Двое его дружков подбирались всё ближе и ближе.
— Прочь, — прошипел Шаартан, вкладывая всю свою злобу в это короткое слово.
Помогло? Ничуть, те бандиты разве только уверенней стали.
Для некроманта без времени замедлился. Волшебство применить? Не поможет, Шаартан не знал заклинаний, которые бы сейчас помогли против троих вооружённых человек...Оставалась...Да, оставалась только некромантия. Парочка "фокусов" из неё сейчас была бы как нельзя кстати.
— Сами напросились, — подмигнул Шаартан и резко, рывком, вскинул правую руку вверх. — Аз-зарай малак аз-зарай, гады!
Слабо различимая в ночной полутьме, разгоняемой только редкими факелами и масляными фонарями, чёрная "змейка" полетела в ближайшего нападавшего. Тот застыл на месте, когда "змейка" ударилась в сердце — и рухнул на землю: сердце остановилось.

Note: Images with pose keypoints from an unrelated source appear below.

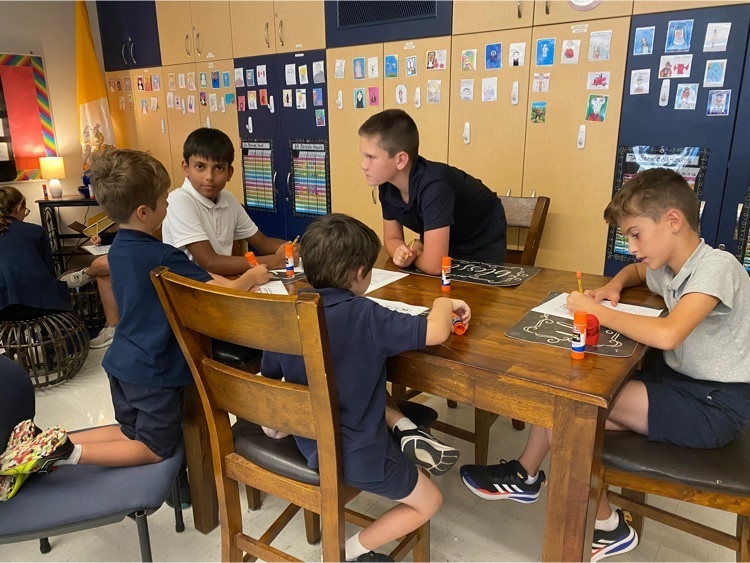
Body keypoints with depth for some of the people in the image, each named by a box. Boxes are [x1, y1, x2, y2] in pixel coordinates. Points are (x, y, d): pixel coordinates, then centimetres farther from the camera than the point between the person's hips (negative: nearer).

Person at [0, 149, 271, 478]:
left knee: (132, 432, 26)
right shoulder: (163, 257, -22)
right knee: (155, 449, 11)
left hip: (121, 362, 8)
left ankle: (47, 445, 13)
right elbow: (225, 293, -18)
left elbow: (196, 277, 11)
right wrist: (252, 277, 0)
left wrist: (232, 282, 7)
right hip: (154, 371, -8)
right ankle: (64, 452, -3)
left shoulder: (119, 248, 4)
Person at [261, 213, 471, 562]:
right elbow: (437, 332, -27)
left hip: (308, 441, 6)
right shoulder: (364, 315, -24)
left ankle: (404, 430, 12)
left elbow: (268, 378, 6)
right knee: (429, 501, 18)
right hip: (356, 454, -6)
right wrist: (444, 303, -5)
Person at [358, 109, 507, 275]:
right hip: (446, 245, 5)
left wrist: (413, 253, -19)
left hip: (482, 247, -5)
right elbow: (392, 238, -5)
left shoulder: (434, 186, -38)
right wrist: (402, 254, -26)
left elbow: (434, 266, -40)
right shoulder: (386, 185, -16)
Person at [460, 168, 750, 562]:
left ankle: (605, 526, 1)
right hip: (677, 381, 8)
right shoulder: (668, 269, 3)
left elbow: (666, 335, -39)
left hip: (714, 405, -8)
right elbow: (635, 271, 30)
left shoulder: (716, 267, -22)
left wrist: (597, 310, -25)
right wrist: (614, 286, 6)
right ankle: (526, 476, 14)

Ещё мгновенье — и уже второй труп лежал на земле.
— Ну что, погадать тебе, а? — злорадствовал Шаартан. — Никто не смеет угрожать моей любимой, ясно тебе, ясно???
Сердце сухощавого остановилось, когда некромант произнёс эти слова. "Змейка" славно поработала...
Некромант обернулся — и увидел только спину Эльвиры, убегавшей куда глаза глядят...Никто не любит некромантов — ведь как можно любить непонятое и непонятное?..
Слишком уж многое начинаешь понимать, только ощутив это "многое" на собственной шкуре. И как часто хочется, чтобы не было у тебя этого опыта, этого понимания, как страстно ты желаешь оставаться в неведении...
— Смирные уж слишком, — недоверчиво проговорил рыцарь Ордена, опасливо подходя к Шаартану.
Некромант злобно поглядел на "беляка", перевёл взгляд на волновавшегося Анкха ("Хоть бы выдержал!")...
— Смирные, смотрите-ка! Спасибо, морячок, за помощь Белому Ордену! Ты должен быть горд тем, что помог великому делу добра! Улыбайся, морячок!
"Беляк" захохотал, наслаждаясь собственным "чувством юмора". Кнехты, стоявшие позади него, приподнятого настроения командира не разделяли.
— Что ж, — "беляк" наконец-то изволил стать серьёзным. — Прошу на наш корабль, рыцарь-магистр решит, что с вами делать. А что этот так на меня злобно смотрит? Что, не нравится облик ревнителя света? Ну ты у меня...
Рыцарь Белого Ордена замахнулся на Анкха, явно желая влепить увесистую пощёчину, и...
Этот смешливый "ревнитель", наверное, так и не успел понять, что же произошло: он просто отлетел на десяток шагов назад. Туда, что раньше "Беляка" было лицом, смотреть совершенно не хотелось: при малейшем взгляде накатывала тошнота.